I don't understand why it never took of (elsewhere than in France) for
relational data modeling. It's a really vast and complex method if you want to
apply everything, but most devs here use only the part that make database
modeling easy.

I should stress that it's purely for relational data, NoSQL didn't exist when
they invented Merise and it would have probably been frown upon ;-) So I guess
it's not really interesting in most startups environment were NoSQL seems the
norm.

------
rcavezza
Find 1 person you think has this problem who is not yourself.

Get this person to talk to you.

Have a conversation asking them about their daily life and their pain points.

See if the problem you are trying to solve comes up in conversation without
you bringing it up.

Take notes about their daily work and their problems.

Repeat this process with 10 other people.

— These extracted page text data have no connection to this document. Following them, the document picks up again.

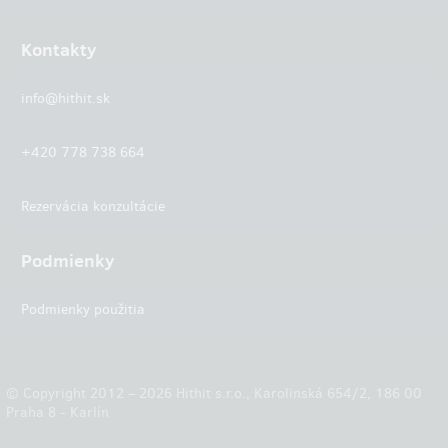
Kontakty
info@hithit.sk
+420 778 738 664
Rezervácia konzultácie
Podmienky
Podmienky použitia
© Copyright 2012 – 2026 Hithit s.r.o., Karolinská 654/2, 186 00
Praha 8 - Karlín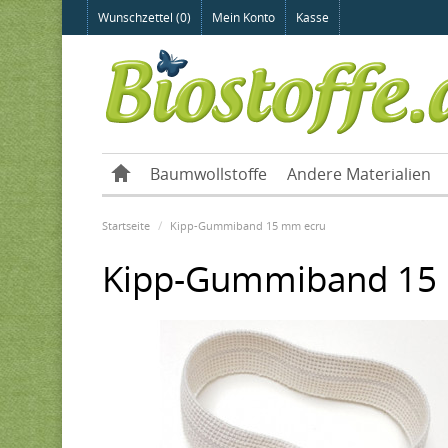
Wunschzettel (0)
Mein Konto
Kasse
Baumwollstoffe
Andere Materialien
Startseite
Kipp-Gummiband 15 mm ecru
Kipp-Gummiband 15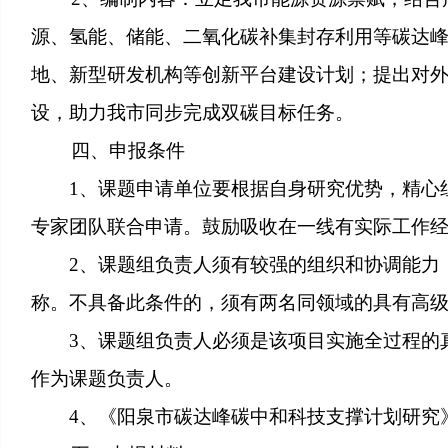
源、氢能、储能、二氧化碳补集封存利用等碳达
地、新型研发机构等创新平台建设计划；提出对
设，助力我市同步完成双碳目标任务。
四、申报条件
1、课题申请单位要根据自身研究优势，精心组
专家团队联合申请。鼓励吸收在一线有实际工作
2、课题组负责人须有较强的组织和协调能力，
称。不具备此条件的，须有两名同领域的具有高
3、课题组负责人必须是该项目实施全过程的真
作为课题负责人。
4、《阳泉市碳达峰碳中和科技支撑计划研究》需在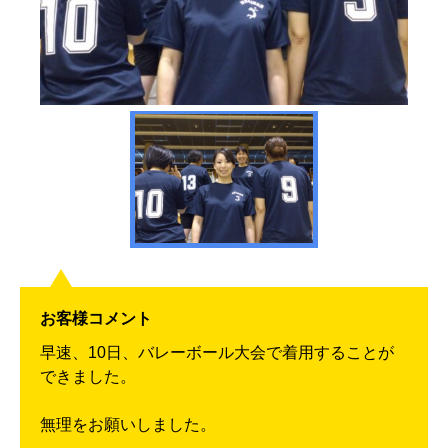
お客様コメント
早速、10日、バレーボール大会で着用することが
できました。
無理をお願いしました。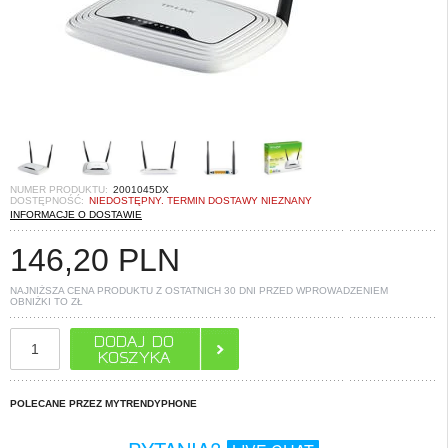
NUMER PRODUKTU:
2001045DX
DOSTĘPNOŚĆ:
NIEDOSTĘPNY. TERMIN DOSTAWY NIEZNANY
INFORMACJE O DOSTAWIE
146,20
PLN
NAJNIŻSZA CENA PRODUKTU Z OSTATNICH 30 DNI PRZED WPROWADZENIEM
OBNIŻKI TO
ZŁ
POLECANE PRZEZ MYTRENDYPHONE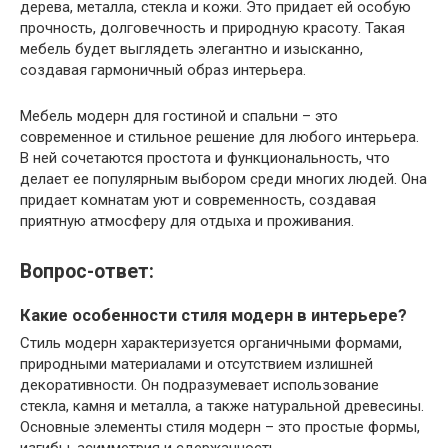
дерева, металла, стекла и кожи. Это придает ей особую
прочность, долговечность и природную красоту. Такая
мебель будет выглядеть элегантно и изысканно,
создавая гармоничный образ интерьера.
Мебель модерн для гостиной и спальни – это
современное и стильное решение для любого интерьера.
В ней сочетаются простота и функциональность, что
делает ее популярным выбором среди многих людей. Она
придает комнатам уют и современность, создавая
приятную атмосферу для отдыха и проживания.
Вопрос-ответ:
Какие особенности стиля модерн в интерьере?
Стиль модерн характеризуется органичными формами,
природными материалами и отсутствием излишней
декоративности. Он подразумевает использование
стекла, камня и металла, а также натуральной древесины.
Основные элементы стиля модерн – это простые формы,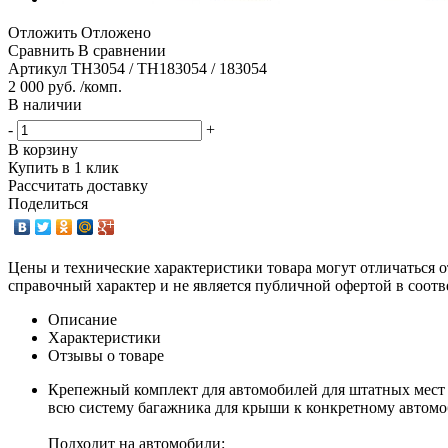
Отложить
Отложено
Сравнить
В сравнении
Артикул
TH3054 / TH183054 / 183054
2 000 руб. /комп.
В наличии
-
+
В корзину
Купить в 1 клик
Рассчитать доставку
Поделиться
Цены и технические характеристики товара могут отличаться о
справочный характер и не является публичной офертой в соотв
Описание
Характеристики
Отзывы о товаре
Крепежный комплект для автомобилей для штатных мест 
всю систему багажника для крыши к конкретному автом
Подходит на автомобили: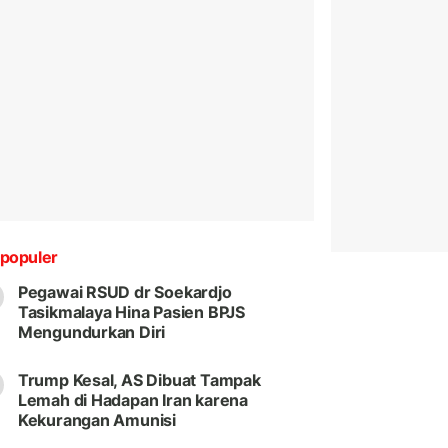
populer
Pegawai RSUD dr Soekardjo
Tasikmalaya Hina Pasien BPJS
Mengundurkan Diri
Trump Kesal, AS Dibuat Tampak
Lemah di Hadapan Iran karena
Kekurangan Amunisi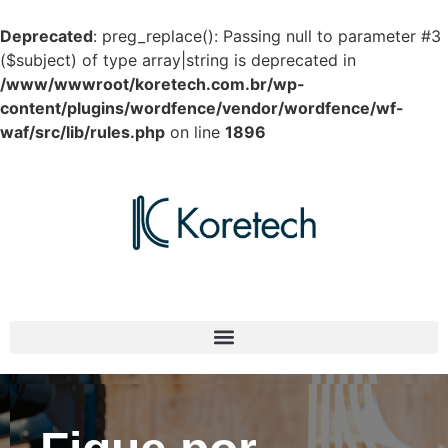
Deprecated
: preg_replace(): Passing null to parameter #3
($subject) of type array|string is deprecated in
/www/wwwroot/koretech.com.br/wp-
content/plugins/wordfence/vendor/wordfence/wf-
waf/src/lib/rules.php
on line
1896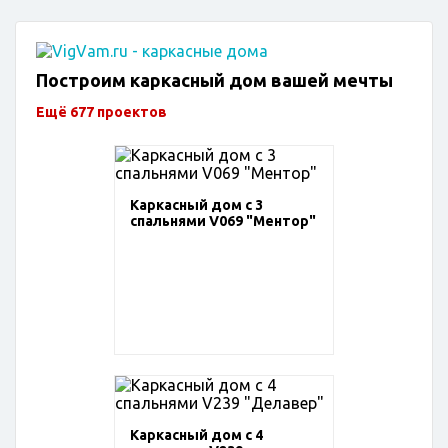
Построим каркасный дом вашей мечты
Ещё 677 проектов
Каркасный дом с 3
спальнями V069 "Ментор"
Каркасный дом с 4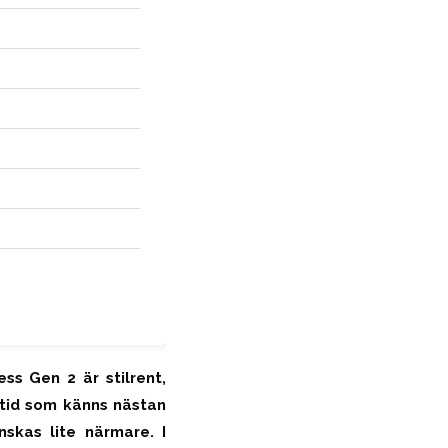
ess Gen 2 är stilrent,
itid som känns nästan
nskas lite närmare. I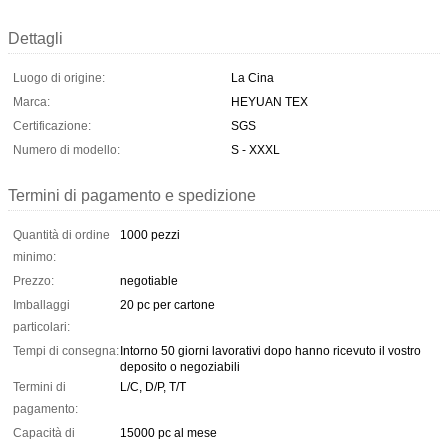
Dettagli
Luogo di origine:
La Cina
Marca:
HEYUAN TEX
Certificazione:
SGS
Numero di modello:
S - XXXL
Termini di pagamento e spedizione
Quantità di ordine
1000 pezzi
minimo:
Prezzo:
negotiable
Imballaggi
20 pc per cartone
particolari:
Tempi di consegna:
Intorno 50 giorni lavorativi dopo hanno ricevuto il vostro
deposito o negoziabili
Termini di
L/C, D/P, T/T
pagamento:
Capacità di
15000 pc al mese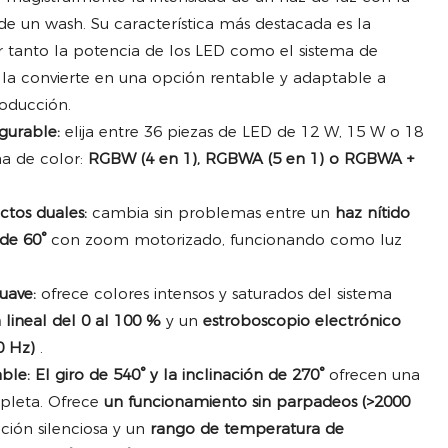
de un wash. Su característica más destacada es la
ar tanto la potencia de los LED como el sistema de
 la convierte en una opción rentable y adaptable a
roducción.
gurable:
elija entre 36 piezas de LED de 12 W, 15 W o 18
ma de color:
RGBW (4 en 1), RGBWA (5 en 1) o RGBWA +
tos duales:
cambia sin problemas entre un
haz nítido
de 60°
con zoom motorizado, funcionando como luz
uave:
ofrece colores intensos y saturados del sistema
 lineal del 0 al 100 %
y un
estroboscopio electrónico
0 Hz)
.
ble:
El giro de 540° y la inclinación de 270°
ofrecen una
pleta. Ofrece
un funcionamiento sin parpadeos (>2000
ación silenciosa y un
rango de temperatura de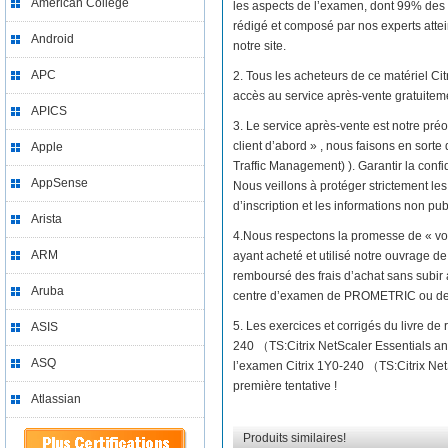
American College
les aspects de l’examen, dont 99% des
rédigé et composé par nos experts attei
Android
notre site.
APC
2. Tous les acheteurs de ce matériel C
accès au service après-vente gratuitem
APICS
3. Le service après-vente est notre préo
client d’abord » , nous faisons en sort
Apple
Traffic Management) ). Garantir la confi
AppSense
Nous veillons à protéger strictement les
d’inscription et les informations non pub
Arista
4.Nous respectons la promesse de « vo
ARM
ayant acheté et utilisé notre ouvrage d
remboursé des frais d’achat sans subir 
Aruba
centre d’examen de PROMETRIC ou d
5. Les exercices et corrigés du livre de
ASIS
240 （TS:Citrix NetScaler Essentials a
ASQ
l’examen Citrix 1Y0-240 （TS:Citrix Net
première tentative !
Atlassian
Produits similaires!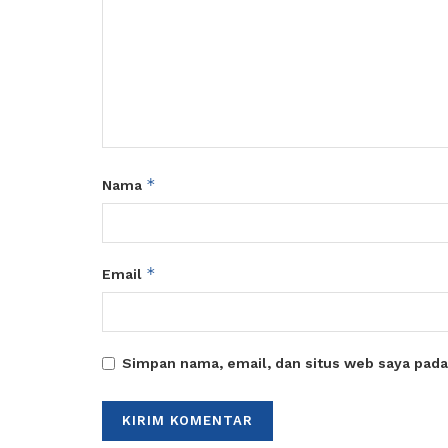
*
Nama
*
Email
Simpan nama, email, dan situs web saya pada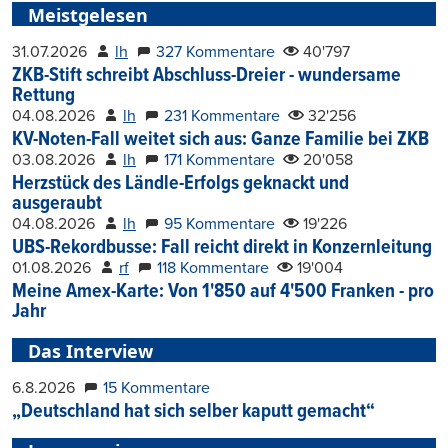
Meistgelesen
31.07.2026
lh
327 Kommentare
40'797
ZKB-Stift schreibt Abschluss-Dreier - wundersame
Rettung
04.08.2026
lh
231 Kommentare
32'256
KV-Noten-Fall weitet sich aus: Ganze Familie bei ZKB
03.08.2026
lh
171 Kommentare
20'058
Herzstück des Ländle-Erfolgs geknackt und
ausgeraubt
04.08.2026
lh
95 Kommentare
19'226
UBS-Rekordbusse: Fall reicht direkt in Konzernleitung
01.08.2026
rf
118 Kommentare
19'004
Meine Amex-Karte: Von 1'850 auf 4'500 Franken - pro
Jahr
Das Interview
6.8.2026
15 Kommentare
„Deutschland hat sich selber kaputt gemacht“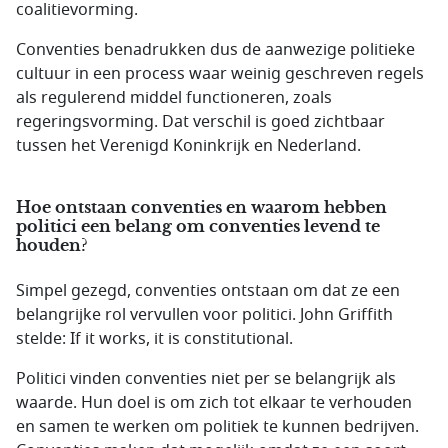
coalitievorming.
Conventies benadrukken dus de aanwezige politieke
cultuur in een process waar weinig geschreven regels
als regulerend middel functioneren, zoals
regeringsvorming. Dat verschil is goed zichtbaar
tussen het Verenigd Koninkrijk en Nederland.
Hoe ontstaan conventies en waarom hebben
politici een belang om conventies levend te
houden?
Simpel gezegd, conventies ontstaan om dat ze een
belangrijke rol vervullen voor politici. John Griffith
stelde:
If it works, it is constitutional.
Politici vinden conventies niet per se belangrijk als
waarde. Hun doel is om zich tot elkaar te verhouden
en samen te werken om politiek te kunnen bedrijven.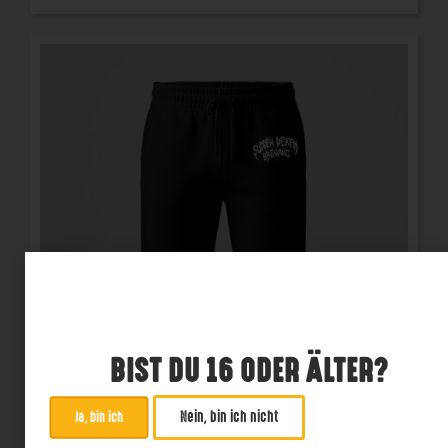
BIST DU 16 ODER ÄLTER?
Nein, bin ich nicht
Ja, bin ich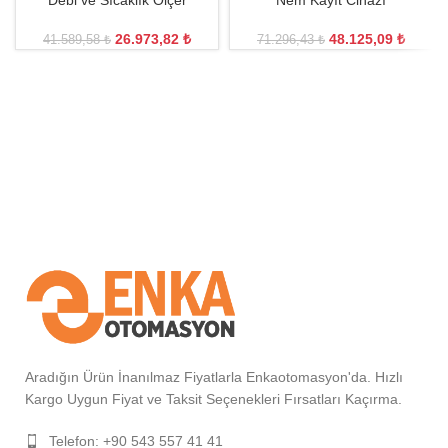
Debi ve Sıcaklık Ölçer
Nem Kayıt Cihazı
26.973,82
₺
48.125,09
₺
41.589,58
₺
71.296,43
₺
Aradığın Ürün İnanılmaz Fiyatlarla Enkaotomasyon'da. Hızlı
Kargo Uygun Fiyat ve Taksit Seçenekleri Fırsatları Kaçırma.
Telefon: +90 543 557 41 41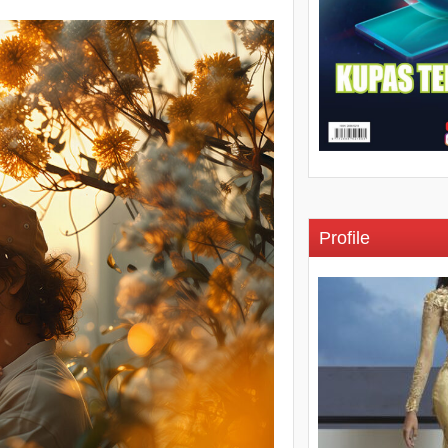
Profile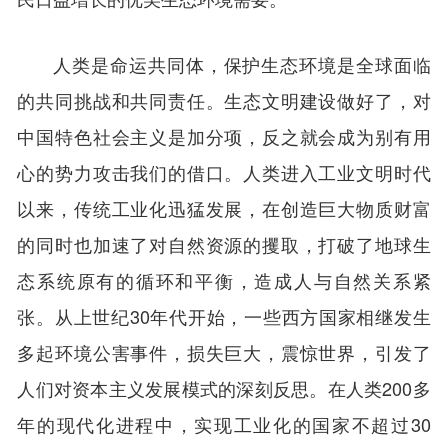
人类是命运共同体，保护生态环境是全球面临
的共同挑战和共同责任。生态文明建设做好了，对
中国特色社会主义是加分项，反之就会成为别有用
心的势力攻击我们的借口。人类进入工业文明时代
以来，传统工业化迅猛发展，在创造巨大物质财富
的同时也加速了对自然资源的攫取，打破了地球生
态系统原有的循环和平衡，造成人与自然关系紧
张。从上世纪30年代开始，一些西方国家相继发生
多起环境公害事件，损失巨大，震惊世界，引发了
人们对资本主义发展模式的深刻反思。在人类200多
年的现代化进程中，实现工业化的国家不超过30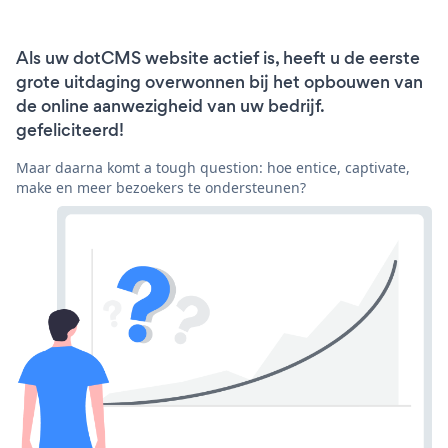
Als uw dotCMS website actief is, heeft u de eerste
grote uitdaging overwonnen bij het opbouwen van
de online aanwezigheid van uw bedrijf.
gefeliciteerd!
Maar daarna komt a tough question: hoe entice, captivate,
make en meer bezoekers te ondersteunen?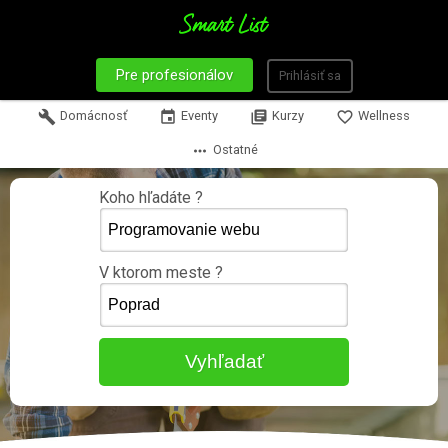
Pre profesionálov
Prihlásiť sa
build
Domácnosť
event
Eventy
library_books
Kurzy
favorite_border
Wellness
more_horiz
Ostatné
Koho hľadáte ?
V ktorom meste ?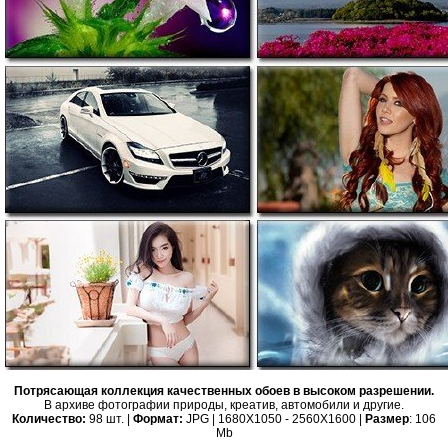
Потрясающая коллекция качественных обоев в высоком разрешении.
В архиве фотографии природы, креатив, автомобили и другие.
Количество:
98 шт. |
Формат:
JPG | 1680X1050 - 2560X1600 |
Размер
: 106
Mb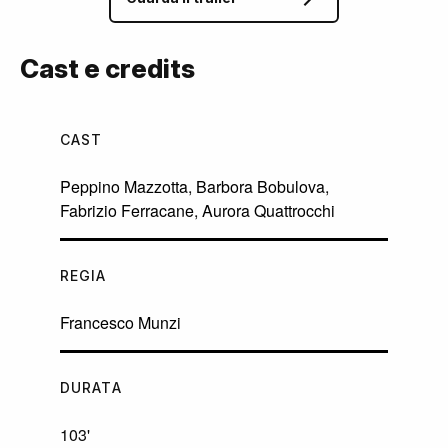
Cast e credits
CAST
Peppino Mazzotta
,
Barbora Bobulova
,
Fabrizio Ferracane
,
Aurora Quattrocchi
REGIA
Francesco Munzi
DURATA
103'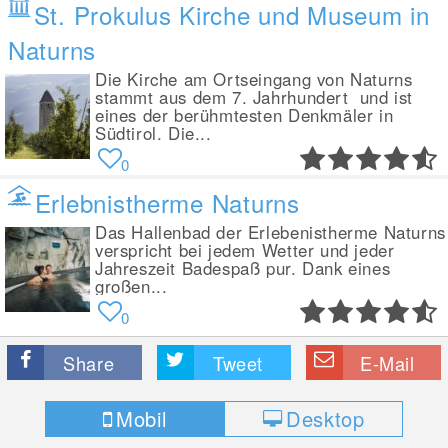
St. Prokulus Kirche und Museum in
Naturns
Die Kirche am Ortseingang von Naturns
stammt aus dem 7. Jahrhundert und ist
eines der berühmtesten Denkmäler in
Südtirol. Die...
0
Erlebnistherme Naturns
Das Hallenbad der Erlebenistherme Naturns
verspricht bei jedem Wetter und jeder
Jahreszeit Badespaß pur. Dank eines
großen...
0
Share
Tweet
E-Mail
Mobil
Desktop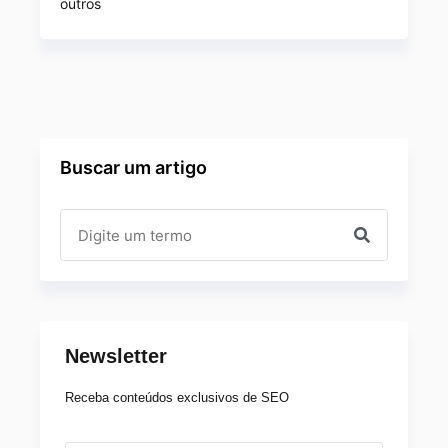
outros
Buscar um artigo
Newsletter
Receba conteúdos exclusivos de SEO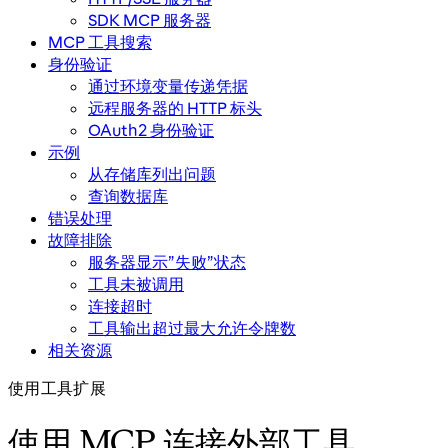
SDK MCP 服务器
MCP 工具搜索
身份验证
通过环境变量传递凭据
远程服务器的 HTTP 标头
OAuth2 身份验证
示例
从存储库列出问题
查询数据库
错误处理
故障排除
服务器显示”失败”状态
工具未被调用
连接超时
工具输出超过最大允许令牌数
相关资源
使用工具扩展
使用 MCP 连接外部工具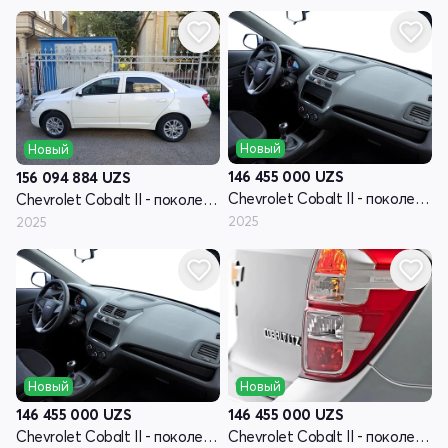
Новый
Новый
146 455 000
UZS
156 094 884
UZS
Chevrolet Cobalt II - поколение рестайлинг
Chevrolet Cobalt II - поколение рестайлинг
2025
2025
Новый
Новый
146 455 000
UZS
146 455 000
UZS
Chevrolet Cobalt II - поколение рестайлинг
Chevrolet Cobalt II - поколение рестайлинг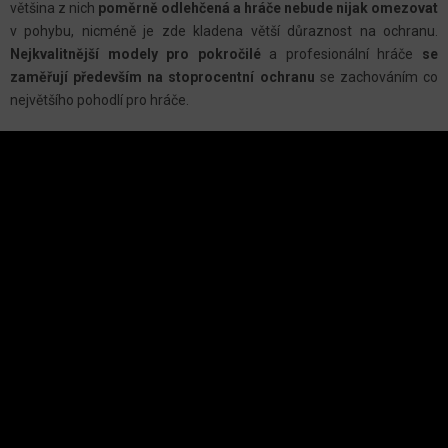
A
většina z nich
poměrně odlehčená a hráče nebude nijak omezovat
C
v pohybu, nicméně je zde kladena větší důraznost na ochranu.
Nejkvalitnější modely pro pokročilé
a profesionální hráče
se
Í
zaměřují především na stoprocentní ochranu
se zachováním co
P
největšího pohodlí pro hráče.
R
Z
V
Á
K
P
Y
A
INSTAGRAM
V
T
Ý
Í
P
I
S
U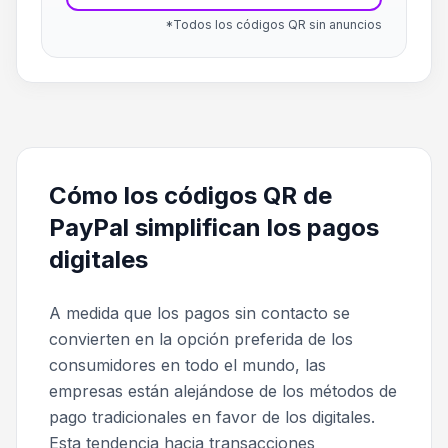
*Todos los códigos QR sin anuncios
Cómo los códigos QR de
PayPal simplifican los pagos
digitales
A medida que los pagos sin contacto se
convierten en la opción preferida de los
consumidores en todo el mundo, las
empresas están alejándose de los métodos de
pago tradicionales en favor de los digitales.
Esta tendencia hacia transacciones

Ask yourself if you want to solve this problem or if something else came up in
conversations that would be a better problem to solve.

------
jjoe
If it's a random idea, I let it simmer in my head for a few weeks. If the
enthusiasm fades I trust my gut and abandon it. Perhaps this explains why I've
never pursued random ideas that aren't related to the work I do day in day
out.

On the other hand, when I come up with an idea that's in my line of work, I'm
immediately convinced of its viability. I always start out with drawings
(tables, schematics, pro/con, etc). Then I move on to building the DB schema
but I don't get too deep in the normalization. Otherwise it gets too tangled
up. I then pick a framework and begin . As soon as I have a working proof of
concept (not prototype), I pick a good name and website. Then I work toward an
MVP.

Good luck!

------
tmaly
If it has a gui, I would draw it out on paper first. Next, I would make
wireframes or html mockups of each state. From there I would mockup a backend
to serve static test data and convert the gui to use the real data.

------
eecks
When I come up with a new idea, I write it down and jot down whatever is in my
mind about the idea. Nothing formal.

Then I spend a lot of time thinking about the idea. I think of it from it's
beginning to where it could grow. The different paths it might go down. I
think about how users will react to it and how it helps them. I think about
scaling it. I think about it technically. I think about how it makes money. I
think about writing a PR about the idea announcing it. I think of the
simpliest way to start the project (no feature creep) and then I try to start
from there.

------
falicon
Justin Jackson just released a book around this very topic "Marketing for
Developers" ->
[http://justinjackson.ca/marketingfordevelopers/](http://justinjackson.ca/marketingfordevelopers/)

It's full of great advice...but I think one of the key take aways is to "find
a market" before you really "have an idea"...and he walks you through some
really good ways to do that (using real world case studies of people that are
doing it)

------
husseiny
Really depends on what the project is. Assuming you are referring to an app or
website.

I always start with an Evernote page with my general thoughts, then grab a pen
and paper and start drawing what could be a barebones UIm then do more
research.

I go through the cycle again and again until I am ready to graduate to
Balsamiq for a clearer UI and have a clearer story to tell about the project.

I try to balance between doing and researching. I find that excessive research
in the beginning is just another form of procrastination of just starting.

------
barrystaes
This question is as vague as it gets, and so wil be the answers.

I say first decide is it an experiment, or for profit? Depending on that
you'll need different research methods, planning, and tools.

Especially if you envision some ultimate goals, quickly forget those and
formulate the first milestone reachable with minimal effort. At most a proof
of concept to take hurdles (function, technical, or other), not a prototype.

------
drakonka
I jot any notes I may have in a notebook that's always with me, then when I
have access to my laptop I just start prototyping.

------
amac
Ask people will they buy it. If they want it, you have something. From there,
it's fairly easy to setup a CMS or Ecommerce store - either hosted/self-hosted
- and you can get immediate feedback in the form of orders or messages of
interest.

------
LarryMade2
Planning? paper sketching screens listing fields, notes on features you want
etc.

Started... most of mine are data oriented so I usually start with entry
screens, maybe a little bit of creating some inital DB tables first.

------
ChristianPerera
If a GUI, for me the key aspect is drawing each state on paper first.. this is
key. Others have commented on the plethora of options vis-a-vis where to go
next..

------
ap46
Put it inside Colornote (within differnt catergorised notes like HW, SW,
WorkASAP etc... you get the drift)